The Girl with the Dragon Tattoo, by Stieg Larsson

The Girl with the Dragon Tattoo, by Stieg Larsson
The Girl with the Dragon Tattoo, by Stieg Larsson. Originally published: 2005 Series: Millennium. Followed by: The Girl Who Played with Fire, 2006; The Girl Who Kicked the Hornets’ Nest, 2007

There’s been an awful amount of fuss about Stieg Larsson and his Millennium Trilogy. In some instances it’s all about the fact that he died unexpectedly (from a heart attack) in 2004, some say under suspicious circumstances, soon after delivering the manuscripts for the three crime thrillers to his publisher. But mostly it is because his thrillers are deeply noir and gob-smackingly, hair-raisingly, stomach-clenchingly good. Go buy all three books – they are worth the expense and every word of hype ever written about them is actually justified.

The dogged, anti-establishment, sexy journalist “Mikael Blomkvist”, and the perverse and highly admirable, kick-ass security expert/hack (with the dragon tattoo), “Lisbeth Salander”, are the most enjoyable characters I’ve encountered in a long time. Multiple complex plots mean you have to concentrate while you read but the ending is a definite, satisfying “Ah-hah!!” moment. What a pity that Larsson’s dead. Three books of this caliber are just not enough.

Update – The Girl in the Spider’s Web

In August 2015, the Swedish publisher Norstedts published a fourth Millennium book, written by Swedish author David Lagercrantz, called The Girl in the Spider’s Web. The original title in Swedish is Det som inte dödar oss  (meaning “that which does not kill us”), and again features the characters of Lisbeth Salander and Mikael Blomkvist created by Larsson.

The Girl in the Spider’s Web, by David Lagercrantz who has taken over the Millennium series of Stieg Larsson. He has already written one and will be publishing two more, starting in 2017.
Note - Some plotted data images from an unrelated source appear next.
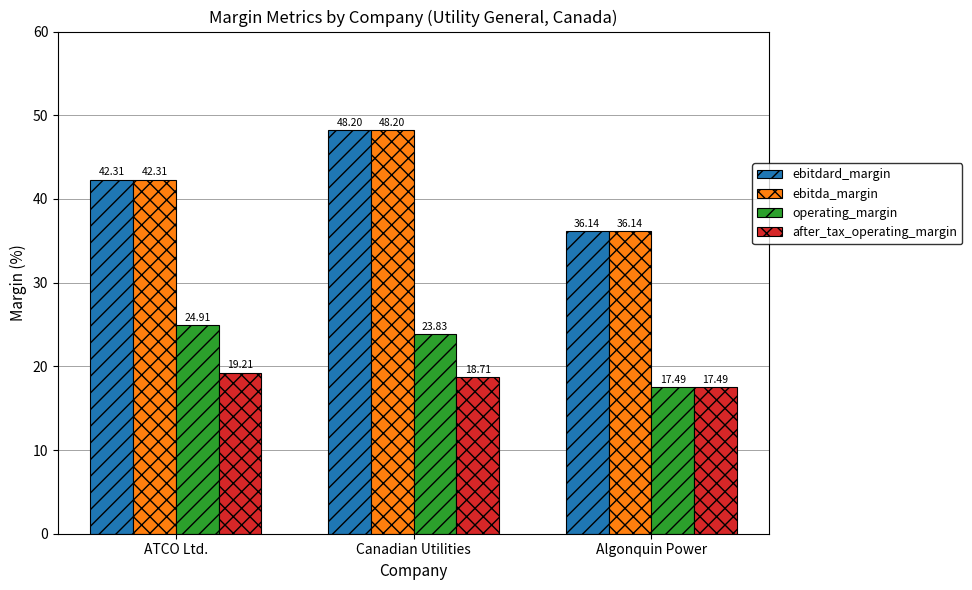

What is the value of the after_tax_operating_margin bar at the 3rd from the left?

17.5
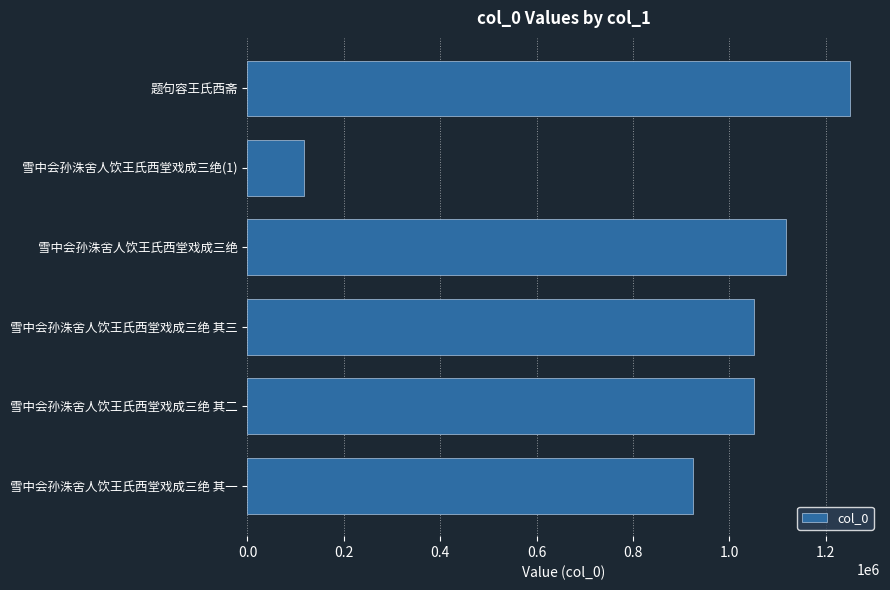

Is it true that the value at 雪中会孙洙舍人饮王氏西堂戏成三绝(1) is 35696?

False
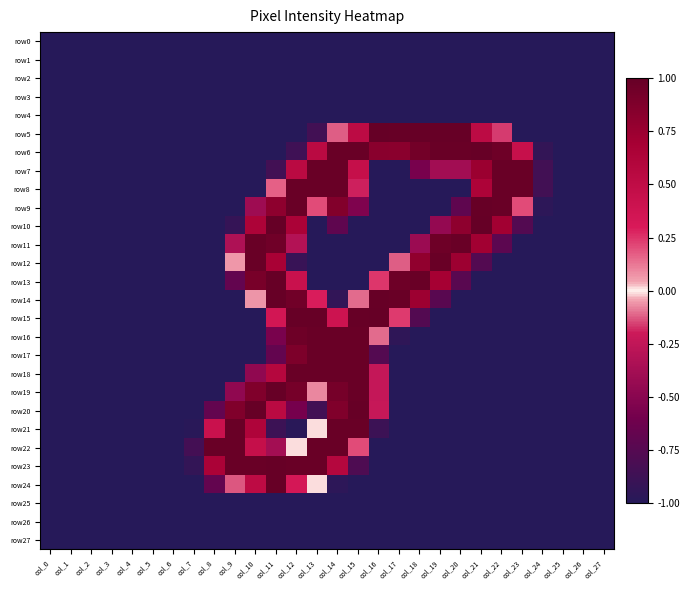

At which category does the chart reach its minimum across all series?

col_0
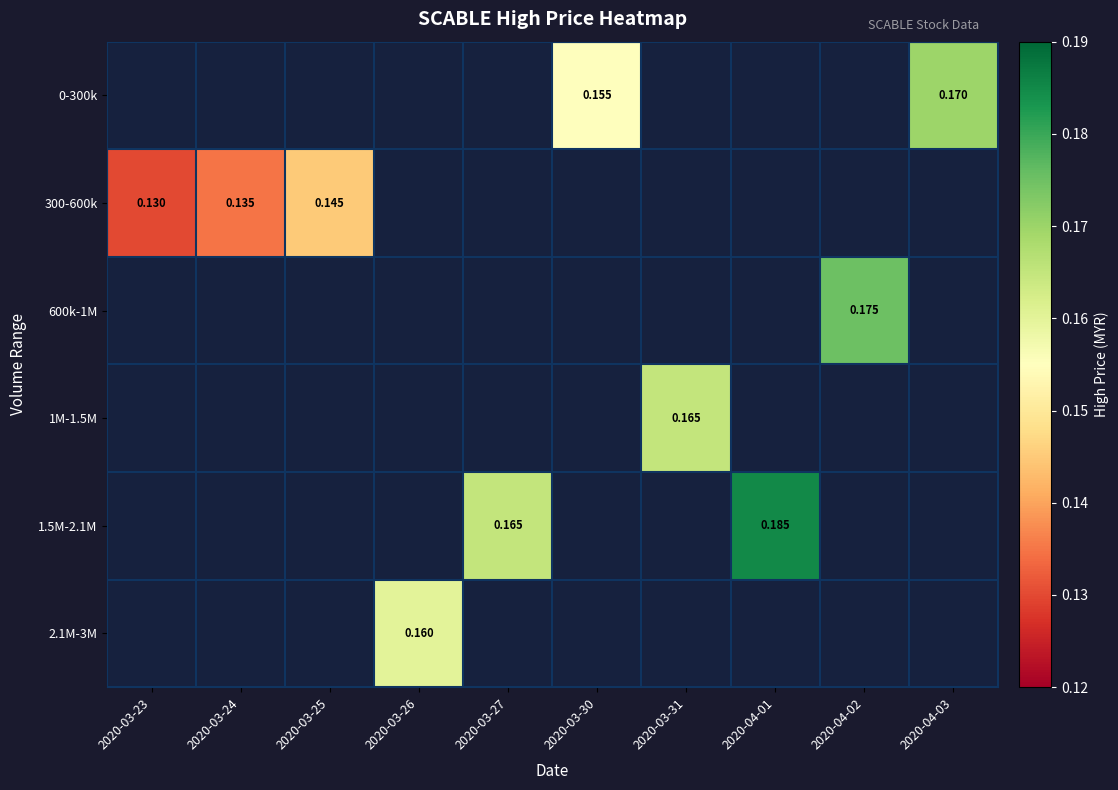

How many series are shown in this chart?

6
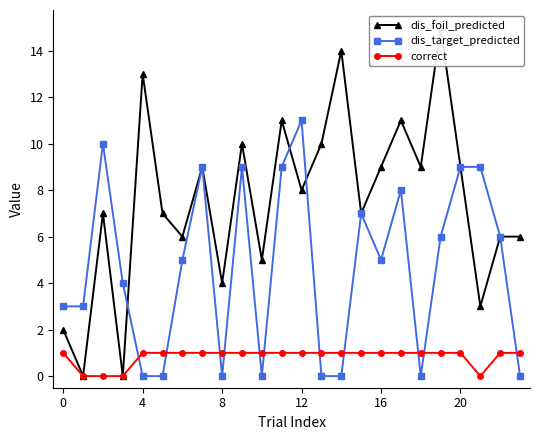

Which series changed the most between 8 and 19?

dis_foil_predicted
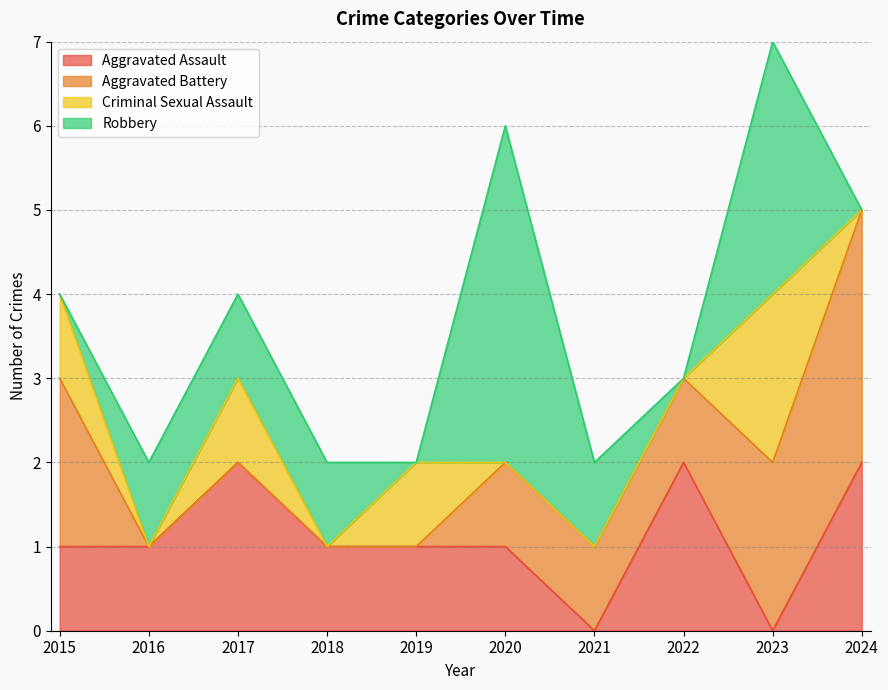

What is the value of the Robbery point at the 4th from the left?

1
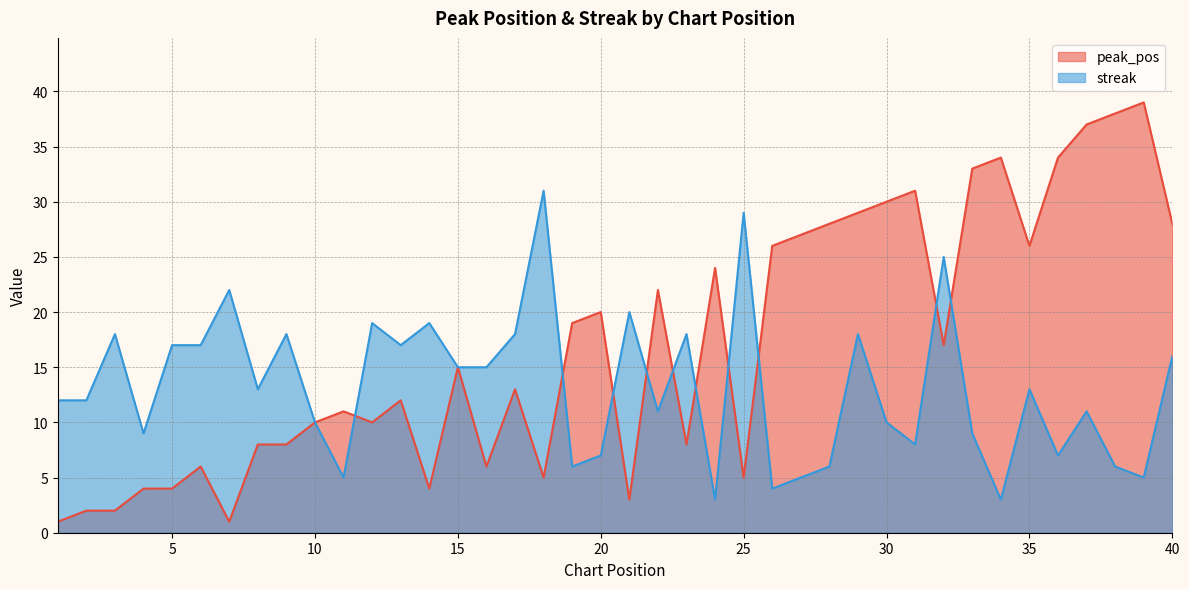

True or false: streak has more than 0 points higher than both neighbors.

True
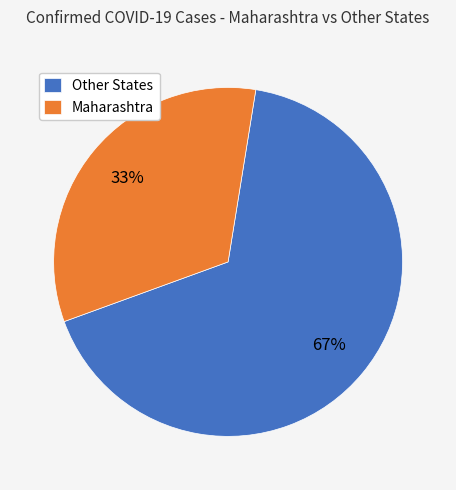

Rank the categories by value from lowest to highest.

Maharashtra, Other States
Larsson’s long-time partner had said this was a bad idea, and she was right. I bought the book, and tried my best to read it, but even stuck without an entertainment system on a transcontinental flight I could not for the life of me get further than about 100 pages into it. Not only is it not a patch on Larsson’s style, and the particular way in which he uses the Swedish landscape and social system as a character and plot device, but it is just plainly not very good writing – long declamatory, explanatory statements; awkward dialogue; stereotypical characters, etc.

I thought the character of “Frans Balder”, a computer scientist, and his autistic son, “August”, had promise. But I couldn’t get past the statements seemingly designed to reorientate readers as to the landscape of the original Millennium books. I suspect Lagercrantz was trying too hard to be Larsson, and be different from Larsson at the same time. (The change from the original title to match the format of the previous books is a case in point.) It was just so stilted I gave the book to someone else to read in the hope that they would be able to make me change my mind. So far, that has not happened.

Like the follow-ups to Ian Fleming’s James Bond books by John Gardner (which had more modern, complicated plots but lacked the bitter, hardline essence of Bond), something ineffable, but essential, had gotten lost in the “translation” or recreation of the series. That’s just my opinion, purist that I am. Others disagree: the book topped the U.S. best seller list in August 2015.